INPUT DATA START

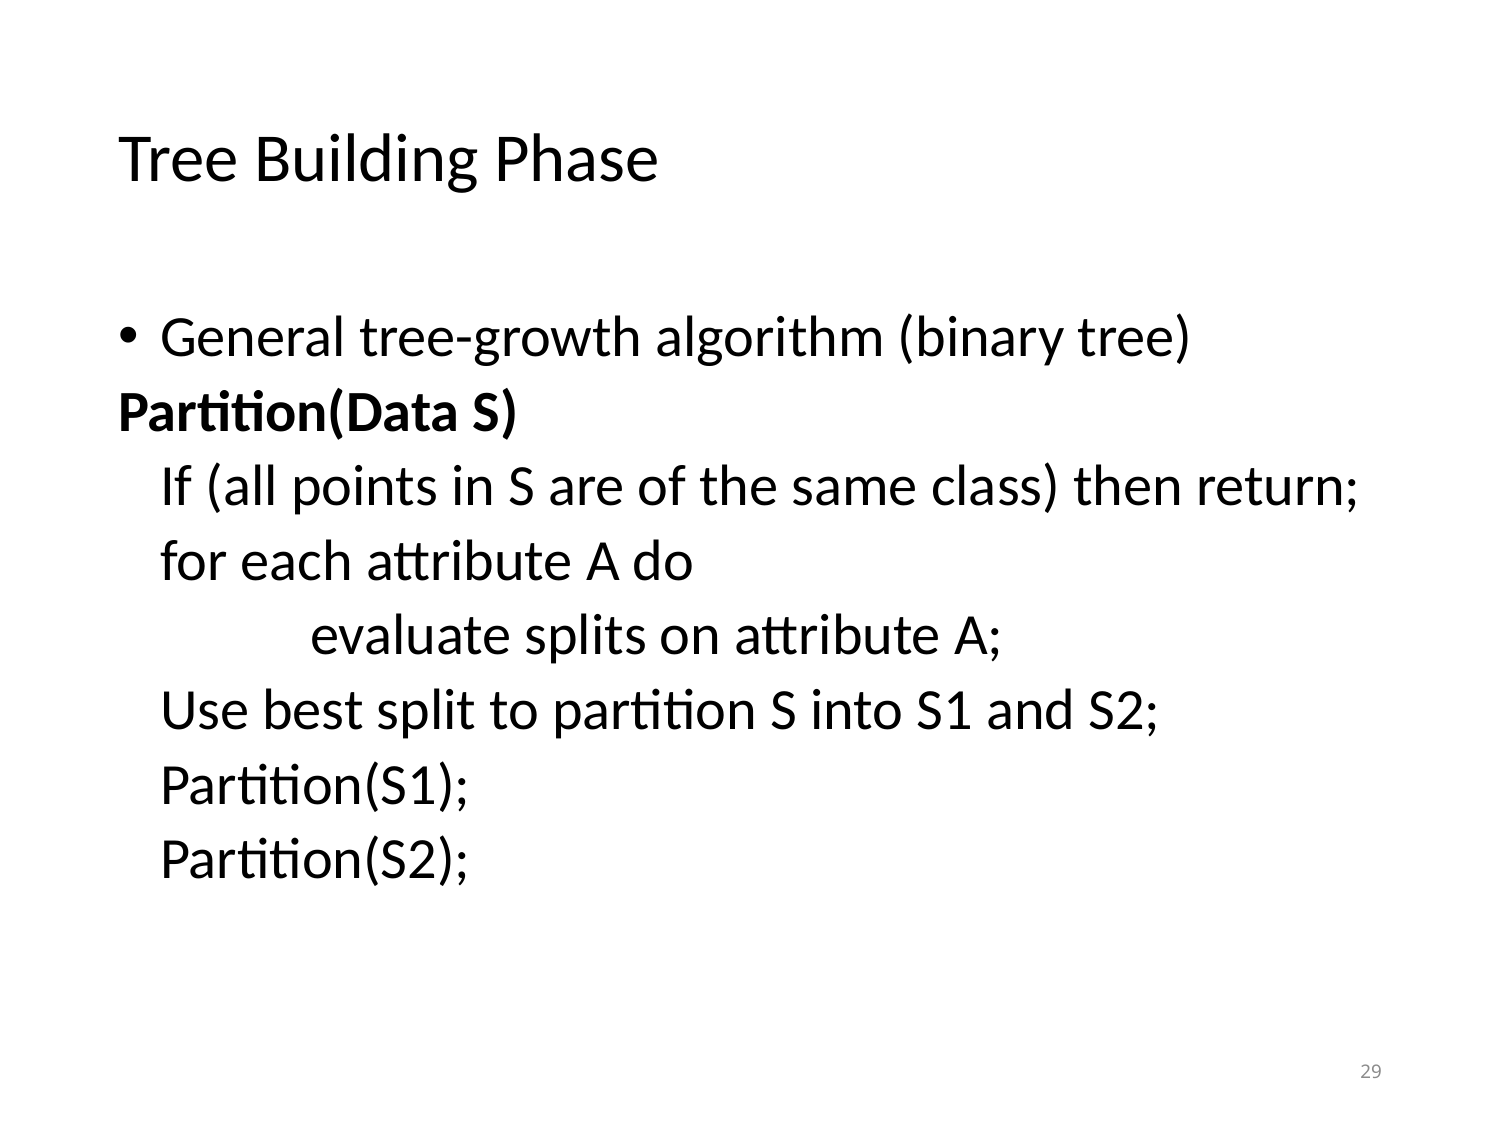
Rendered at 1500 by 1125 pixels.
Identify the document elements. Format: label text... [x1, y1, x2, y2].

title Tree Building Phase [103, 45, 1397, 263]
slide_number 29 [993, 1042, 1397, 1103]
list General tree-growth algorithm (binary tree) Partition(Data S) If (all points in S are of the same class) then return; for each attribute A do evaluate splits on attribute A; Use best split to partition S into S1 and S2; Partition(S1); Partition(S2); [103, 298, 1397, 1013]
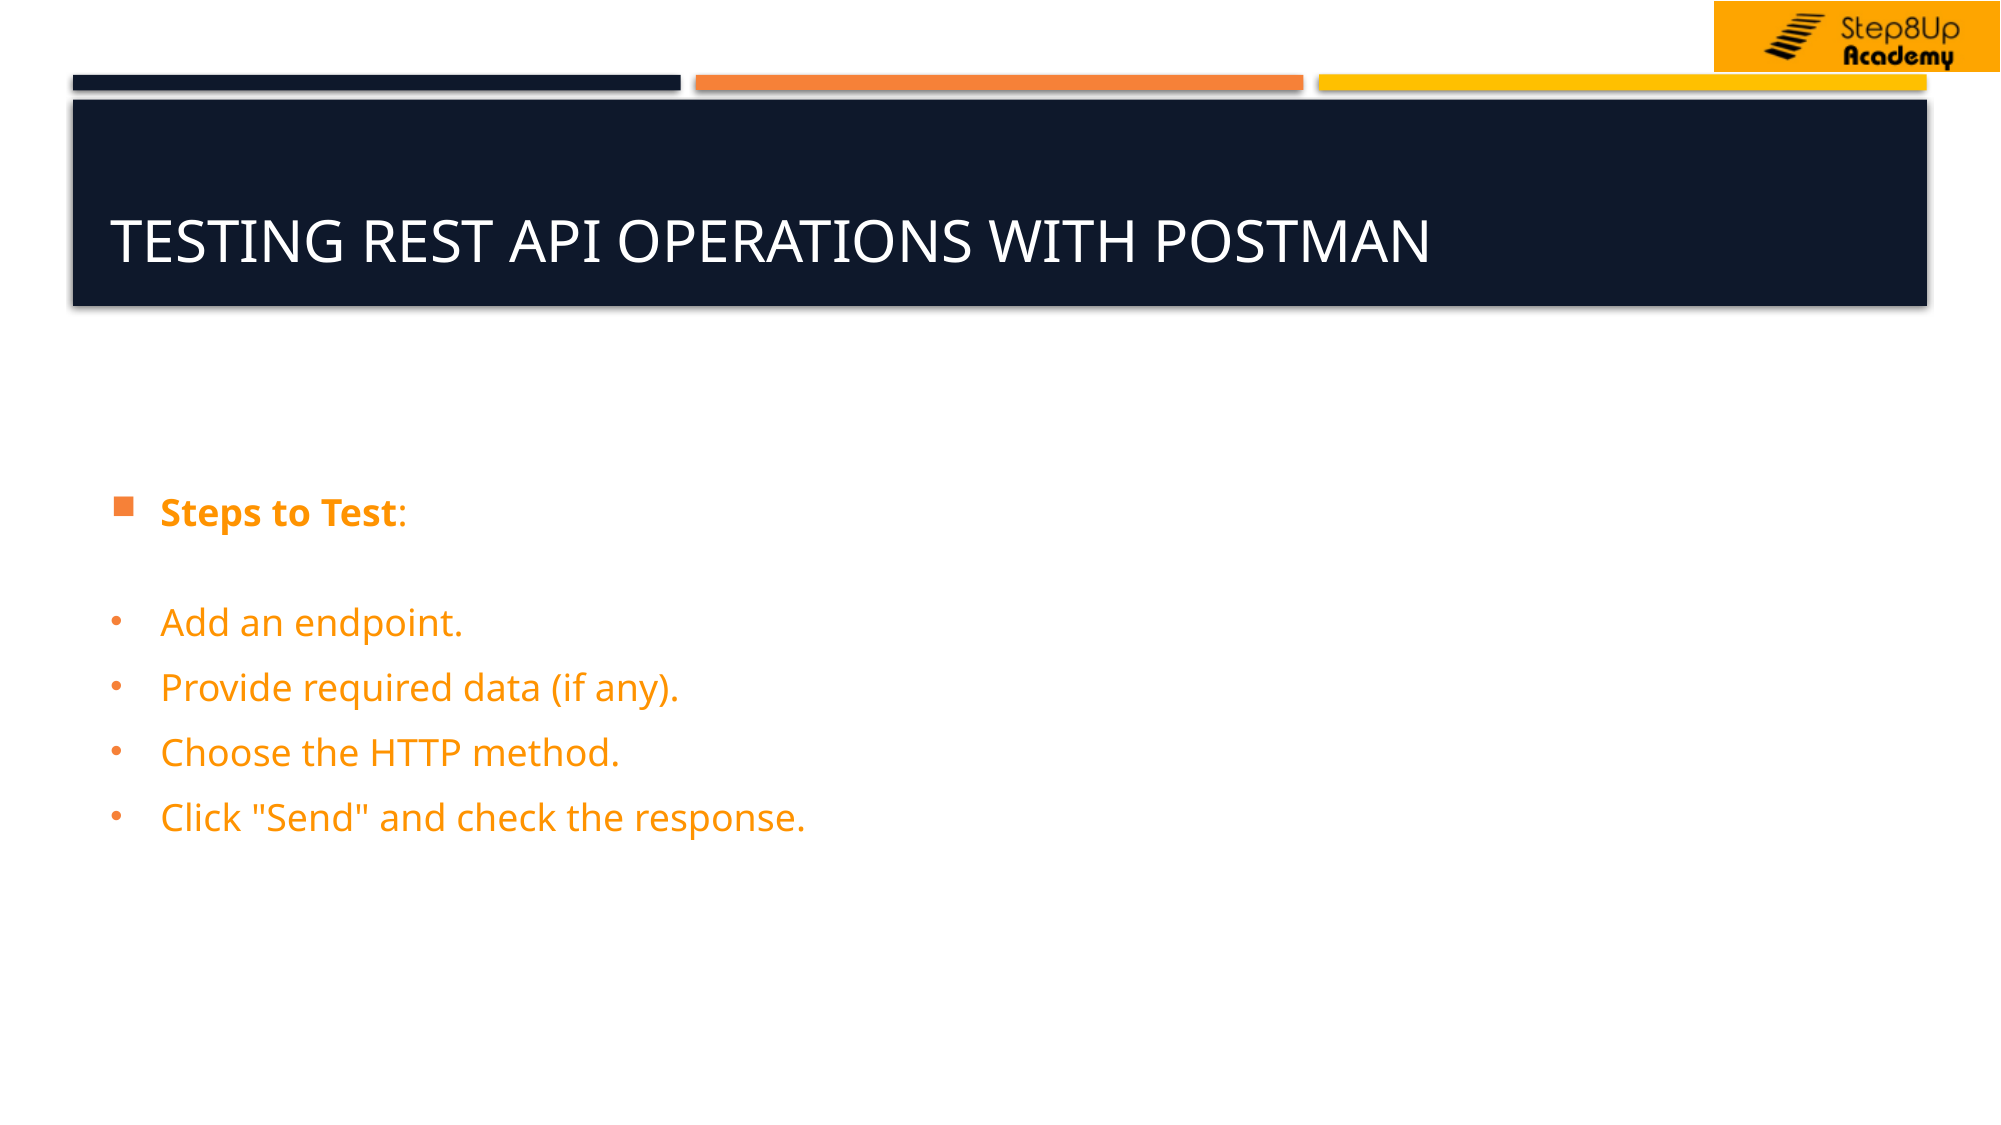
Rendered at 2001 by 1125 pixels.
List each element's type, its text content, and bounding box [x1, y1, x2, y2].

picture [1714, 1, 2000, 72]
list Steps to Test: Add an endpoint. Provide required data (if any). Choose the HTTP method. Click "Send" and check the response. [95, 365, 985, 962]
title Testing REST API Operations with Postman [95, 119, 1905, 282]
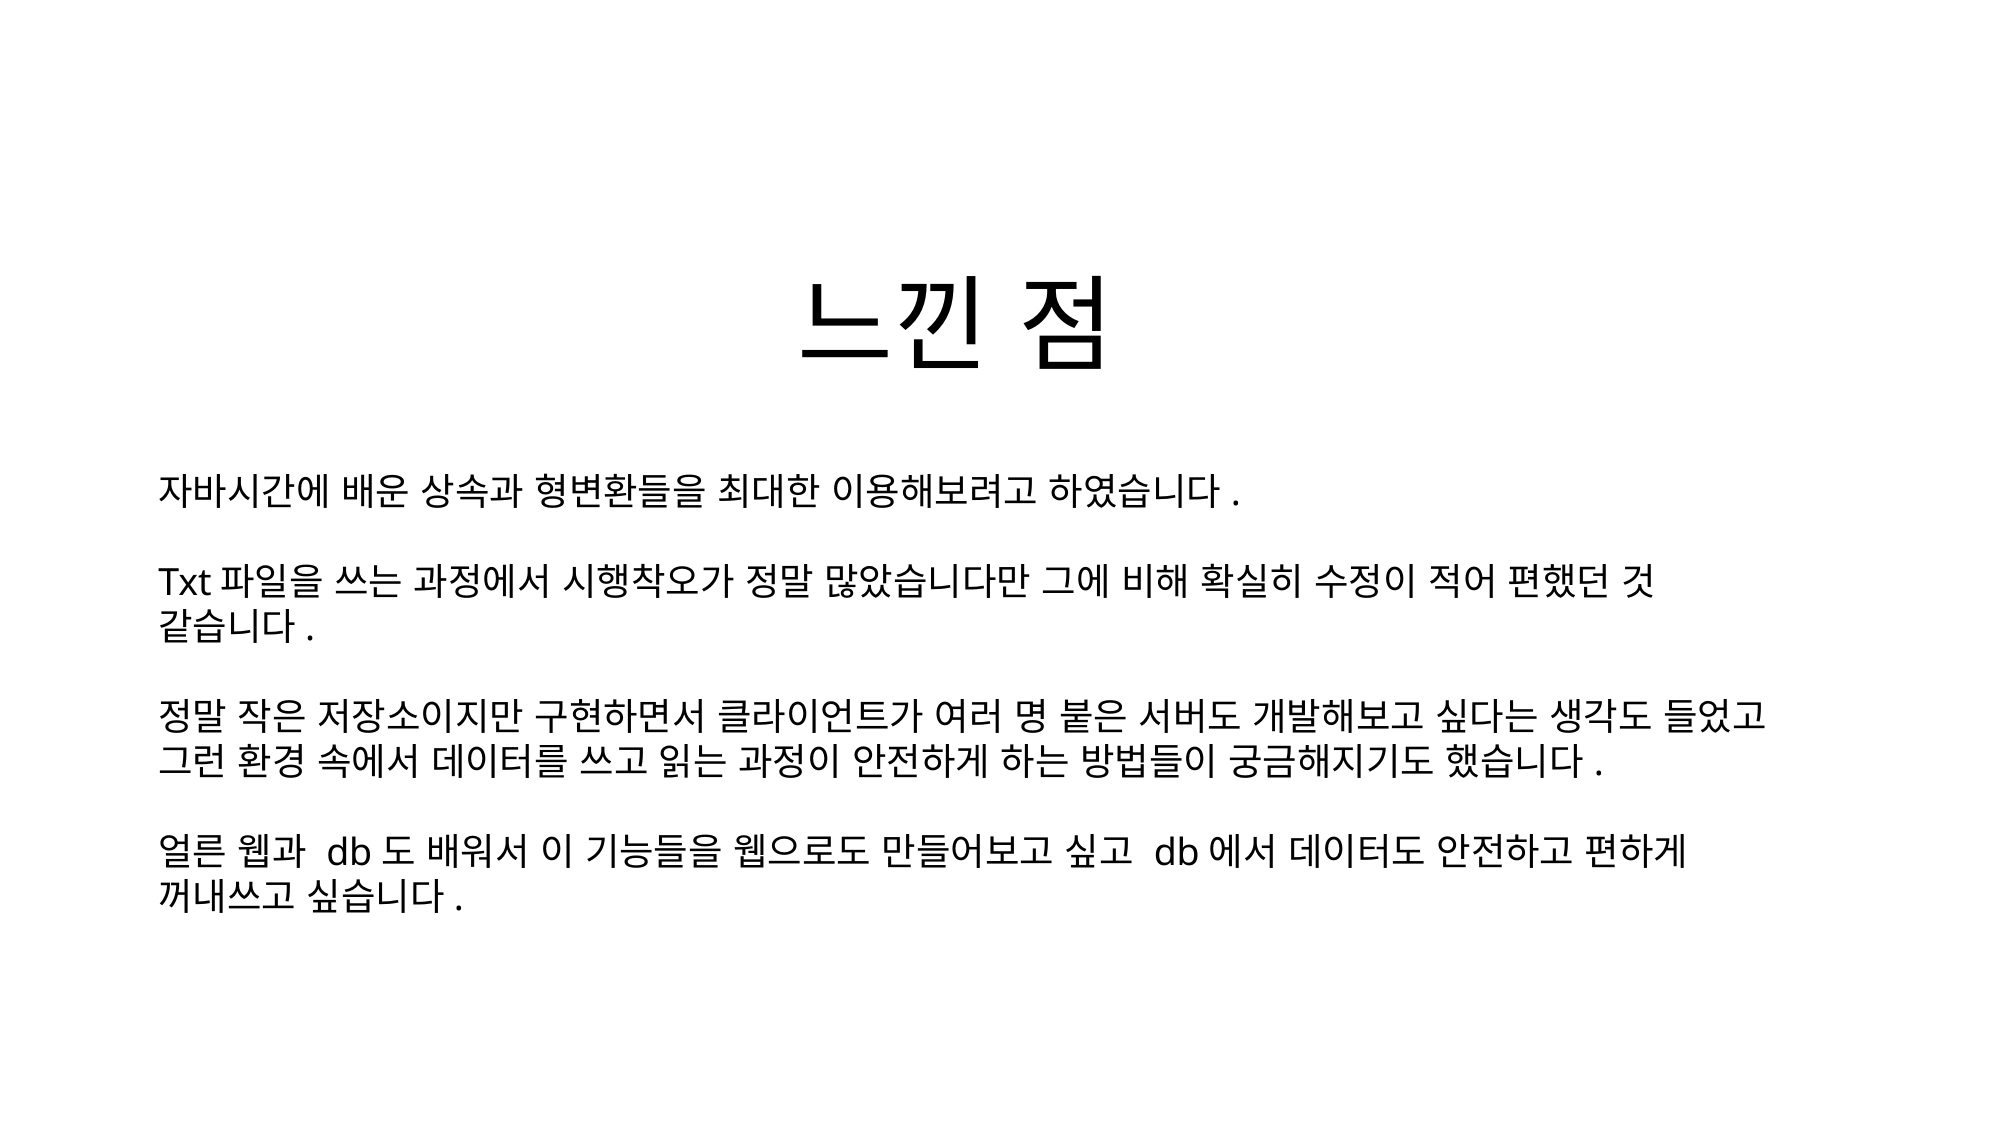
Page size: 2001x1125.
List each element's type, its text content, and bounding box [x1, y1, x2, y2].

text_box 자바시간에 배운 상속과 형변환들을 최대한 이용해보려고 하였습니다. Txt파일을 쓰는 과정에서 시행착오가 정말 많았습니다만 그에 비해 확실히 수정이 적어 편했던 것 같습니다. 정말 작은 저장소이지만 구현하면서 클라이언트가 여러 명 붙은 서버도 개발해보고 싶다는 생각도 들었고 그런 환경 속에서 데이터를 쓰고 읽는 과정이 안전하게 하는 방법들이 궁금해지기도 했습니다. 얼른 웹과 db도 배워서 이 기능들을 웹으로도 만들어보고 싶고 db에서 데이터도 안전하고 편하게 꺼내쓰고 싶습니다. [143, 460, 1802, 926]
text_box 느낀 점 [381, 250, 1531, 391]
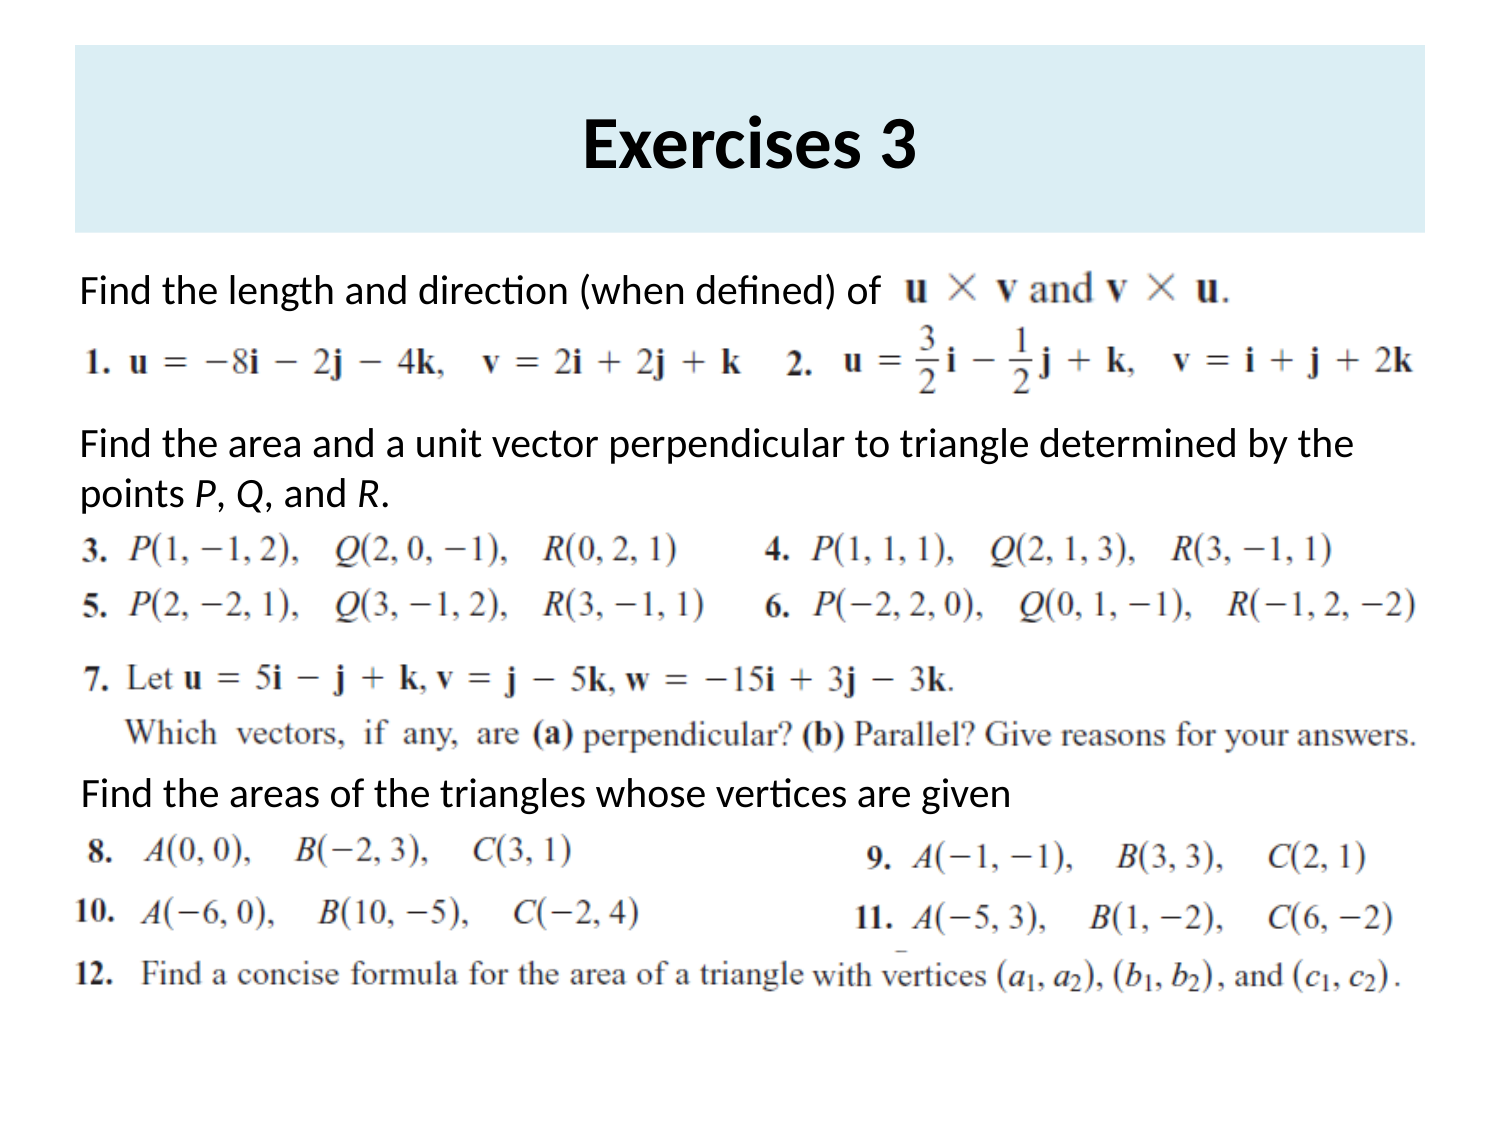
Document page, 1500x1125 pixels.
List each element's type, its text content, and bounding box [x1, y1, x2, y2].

INPUT DATA END

### REQUIRED WORK
Print, word for word, every entry shown above; the pictures stay out.

### ANSWER SPACE
Rendered at 1500 by 1125 pixels.
Identify the document elements. Format: label text... [x1, y1, x2, y2].

title Tree Building Phase [103, 45, 1397, 263]
slide_number 29 [993, 1042, 1397, 1103]
list General tree-growth algorithm (binary tree) Partition(Data S) If (all points in S are of the same class) then return; for each attribute A do evaluate splits on attribute A; Use best split to partition S into S1 and S2; Partition(S1); Partition(S2); [103, 298, 1397, 1013]
Rendered at 2001 by 1125 pixels.
List each element's type, its text content, and bounding box [x1, y1, x2, y2].

picture [1714, 1, 2000, 72]
list Steps to Test: Add an endpoint. Provide required data (if any). Choose the HTTP method. Click "Send" and check the response. [95, 365, 985, 962]
title Testing REST API Operations with Postman [95, 119, 1905, 282]
Page size: 2001x1125.
List each element's type, its text content, and bounding box [x1, y1, x2, y2].

text_box 자바시간에 배운 상속과 형변환들을 최대한 이용해보려고 하였습니다. Txt파일을 쓰는 과정에서 시행착오가 정말 많았습니다만 그에 비해 확실히 수정이 적어 편했던 것 같습니다. 정말 작은 저장소이지만 구현하면서 클라이언트가 여러 명 붙은 서버도 개발해보고 싶다는 생각도 들었고 그런 환경 속에서 데이터를 쓰고 읽는 과정이 안전하게 하는 방법들이 궁금해지기도 했습니다. 얼른 웹과 db도 배워서 이 기능들을 웹으로도 만들어보고 싶고 db에서 데이터도 안전하고 편하게 꺼내쓰고 싶습니다. [143, 460, 1802, 926]
text_box 느낀 점 [381, 250, 1531, 391]
Document page, 1500x1125 pixels.
List each element's type, its text content, and bounding box [x1, y1, x2, y2].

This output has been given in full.